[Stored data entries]
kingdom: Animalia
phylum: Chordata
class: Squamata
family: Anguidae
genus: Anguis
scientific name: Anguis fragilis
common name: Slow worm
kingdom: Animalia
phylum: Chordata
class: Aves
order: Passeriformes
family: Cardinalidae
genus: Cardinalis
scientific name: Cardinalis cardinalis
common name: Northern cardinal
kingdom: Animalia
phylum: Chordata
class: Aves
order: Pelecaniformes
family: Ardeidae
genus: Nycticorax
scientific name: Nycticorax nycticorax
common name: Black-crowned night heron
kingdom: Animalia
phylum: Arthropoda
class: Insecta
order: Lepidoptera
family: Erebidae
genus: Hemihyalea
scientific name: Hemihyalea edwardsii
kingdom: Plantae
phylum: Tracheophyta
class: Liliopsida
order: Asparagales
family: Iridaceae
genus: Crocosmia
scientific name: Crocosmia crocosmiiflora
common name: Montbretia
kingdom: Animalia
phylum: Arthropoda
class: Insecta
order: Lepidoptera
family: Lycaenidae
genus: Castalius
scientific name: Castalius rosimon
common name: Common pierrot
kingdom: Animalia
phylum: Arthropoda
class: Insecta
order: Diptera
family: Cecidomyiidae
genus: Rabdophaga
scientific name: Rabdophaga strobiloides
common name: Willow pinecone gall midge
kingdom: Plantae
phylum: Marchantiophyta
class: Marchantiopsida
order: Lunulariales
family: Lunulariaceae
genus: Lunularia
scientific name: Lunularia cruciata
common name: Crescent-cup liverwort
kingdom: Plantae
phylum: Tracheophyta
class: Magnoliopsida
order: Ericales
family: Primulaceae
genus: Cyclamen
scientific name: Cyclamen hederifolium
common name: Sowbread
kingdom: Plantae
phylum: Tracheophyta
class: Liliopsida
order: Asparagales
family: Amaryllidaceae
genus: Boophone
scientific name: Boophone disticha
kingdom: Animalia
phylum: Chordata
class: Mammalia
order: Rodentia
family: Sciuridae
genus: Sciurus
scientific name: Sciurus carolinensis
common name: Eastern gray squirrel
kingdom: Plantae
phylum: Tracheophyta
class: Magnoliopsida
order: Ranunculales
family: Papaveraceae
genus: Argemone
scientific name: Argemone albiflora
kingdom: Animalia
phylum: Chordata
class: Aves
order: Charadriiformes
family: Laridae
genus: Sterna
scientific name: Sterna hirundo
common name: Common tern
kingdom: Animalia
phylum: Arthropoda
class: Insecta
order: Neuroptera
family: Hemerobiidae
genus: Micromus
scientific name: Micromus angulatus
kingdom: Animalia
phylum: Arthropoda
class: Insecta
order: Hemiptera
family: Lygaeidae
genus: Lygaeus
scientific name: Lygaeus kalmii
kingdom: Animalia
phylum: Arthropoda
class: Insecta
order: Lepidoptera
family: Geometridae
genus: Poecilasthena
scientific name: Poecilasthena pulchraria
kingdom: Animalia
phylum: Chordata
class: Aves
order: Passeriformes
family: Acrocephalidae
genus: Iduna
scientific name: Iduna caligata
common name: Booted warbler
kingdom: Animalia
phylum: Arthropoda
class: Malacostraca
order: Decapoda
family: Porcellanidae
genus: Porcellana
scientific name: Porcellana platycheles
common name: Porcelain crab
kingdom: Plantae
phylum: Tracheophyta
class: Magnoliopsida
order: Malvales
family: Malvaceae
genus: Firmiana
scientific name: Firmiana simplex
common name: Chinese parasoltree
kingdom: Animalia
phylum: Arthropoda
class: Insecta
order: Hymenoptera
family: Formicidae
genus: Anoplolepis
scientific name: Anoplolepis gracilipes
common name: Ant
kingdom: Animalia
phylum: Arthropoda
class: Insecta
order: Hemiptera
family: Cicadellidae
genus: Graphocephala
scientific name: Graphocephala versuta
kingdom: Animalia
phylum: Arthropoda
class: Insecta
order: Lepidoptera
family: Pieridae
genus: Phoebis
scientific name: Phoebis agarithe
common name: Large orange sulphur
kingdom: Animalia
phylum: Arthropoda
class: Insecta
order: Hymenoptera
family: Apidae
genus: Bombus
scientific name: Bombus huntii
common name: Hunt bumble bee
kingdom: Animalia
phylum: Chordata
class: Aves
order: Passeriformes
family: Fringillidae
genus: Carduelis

Aim of the exercise: Format the lines of data above as a JSON list of strings, with one string per line and blank lines omitted.

Written answer:
[
  "kingdom: Animalia",
  "phylum: Chordata",
  "class: Squamata",
  "family: Anguidae",
  "genus: Anguis",
  "scientific name: Anguis fragilis",
  "common name: Slow worm",
  "kingdom: Animalia",
  "phylum: Chordata",
  "class: Aves",
  "order: Passeriformes",
  "family: Cardinalidae",
  "genus: Cardinalis",
  "scientific name: Cardinalis cardinalis",
  "common name: Northern cardinal",
  "kingdom: Animalia",
  "phylum: Chordata",
  "class: Aves",
  "order: Pelecaniformes",
  "family: Ardeidae",
  "genus: Nycticorax",
  "scientific name: Nycticorax nycticorax",
  "common name: Black-crowned night heron",
  "kingdom: Animalia",
  "phylum: Arthropoda",
  "class: Insecta",
  "order: Lepidoptera",
  "family: Erebidae",
  "genus: Hemihyalea",
  "scientific name: Hemihyalea edwardsii",
  "kingdom: Plantae",
  "phylum: Tracheophyta",
  "class: Liliopsida",
  "order: Asparagales",
  "family: Iridaceae",
  "genus: Crocosmia",
  "scientific name: Crocosmia crocosmiiflora",
  "common name: Montbretia",
  "kingdom: Animalia",
  "phylum: Arthropoda",
  "class: Insecta",
  "order: Lepidoptera",
  "family: Lycaenidae",
  "genus: Castalius",
  "scientific name: Castalius rosimon",
  "common name: Common pierrot",
  "kingdom: Animalia",
  "phylum: Arthropoda",
  "class: Insecta",
  "order: Diptera",
  "family: Cecidomyiidae",
  "genus: Rabdophaga",
  "scientific name: Rabdophaga strobiloides",
  "common name: Willow pinecone gall midge",
  "kingdom: Plantae",
  "phylum: Marchantiophyta",
  "class: Marchantiopsida",
  "order: Lunulariales",
  "family: Lunulariaceae",
  "genus: Lunularia",
  "scientific name: Lunularia cruciata",
  "common name: Crescent-cup liverwort",
  "kingdom: Plantae",
  "phylum: Tracheophyta",
  "class: Magnoliopsida",
  "order: Ericales",
  "family: Primulaceae",
  "genus: Cyclamen",
  "scientific name: Cyclamen hederifolium",
  "common name: Sowbread",
  "kingdom: Plantae",
  "phylum: Tracheophyta",
  "class: Liliopsida",
  "order: Asparagales",
  "family: Amaryllidaceae",
  "genus: Boophone",
  "scientific name: Boophone disticha",
  "kingdom: Animalia",
  "phylum: Chordata",
  "class: Mammalia",
  "order: Rodentia",
  "family: Sciuridae",
  "genus: Sciurus",
  "scientific name: Sciurus carolinensis",
  "common name: Eastern gray squirrel",
  "kingdom: Plantae",
  "phylum: Tracheophyta",
  "class: Magnoliopsida",
  "order: Ranunculales",
  "family: Papaveraceae",
  "genus: Argemone",
  "scientific name: Argemone albiflora",
  "kingdom: Animalia",
  "phylum: Chordata",
  "class: Aves",
  "order: Charadriiformes",
  "family: Laridae",
  "genus: Sterna",
  "scientific name: Sterna hirundo",
  "common name: Common tern",
  "kingdom: Animalia",
  "phylum: Arthropoda",
  "class: Insecta",
  "order: Neuroptera",
  "family: Hemerobiidae",
  "genus: Micromus",
  "scientific name: Micromus angulatus",
  "kingdom: Animalia",
  "phylum: Arthropoda",
  "class: Insecta",
  "order: Hemiptera",
  "family: Lygaeidae",
  "genus: Lygaeus",
  "scientific name: Lygaeus kalmii",
  "kingdom: Animalia",
  "phylum: Arthropoda",
  "class: Insecta",
  "order: Lepidoptera",
  "family: Geometridae",
  "genus: Poecilasthena",
  "scientific name: Poecilasthena pulchraria",
  "kingdom: Animalia",
  "phylum: Chordata",
  "class: Aves",
  "order: Passeriformes",
  "family: Acrocephalidae",
  "genus: Iduna",
  "scientific name: Iduna caligata",
  "common name: Booted warbler",
  "kingdom: Animalia",
  "phylum: Arthropoda",
  "class: Malacostraca",
  "order: Decapoda",
  "family: Porcellanidae",
  "genus: Porcellana",
  "scientific name: Porcellana platycheles",
  "common name: Porcelain crab",
  "kingdom: Plantae",
  "phylum: Tracheophyta",
  "class: Magnoliopsida",
  "order: Malvales",
  "family: Malvaceae",
  "genus: Firmiana",
  "scientific name: Firmiana simplex",
  "common name: Chinese parasoltree",
  "kingdom: Animalia",
  "phylum: Arthropoda",
  "class: Insecta",
  "order: Hymenoptera",
  "family: Formicidae",
  "genus: Anoplolepis",
  "scientific name: Anoplolepis gracilipes",
  "common name: Ant",
  "kingdom: Animalia",
  "phylum: Arthropoda",
  "class: Insecta",
  "order: Hemiptera",
  "family: Cicadellidae",
  "genus: Graphocephala",
  "scientific name: Graphocephala versuta",
  "kingdom: Animalia",
  "phylum: Arthropoda",
  "class: Insecta",
  "order: Lepidoptera",
  "family: Pieridae",
  "genus: Phoebis",
  "scientific name: Phoebis agarithe",
  "common name: Large orange sulphur",
  "kingdom: Animalia",
  "phylum: Arthropoda",
  "class: Insecta",
  "order: Hymenoptera",
  "family: Apidae",
  "genus: Bombus",
  "scientific name: Bombus huntii",
  "common name: Hunt bumble bee",
  "kingdom: Animalia",
  "phylum: Chordata",
  "class: Aves",
  "order: Passeriformes",
  "family: Fringillidae",
  "genus: Carduelis"
]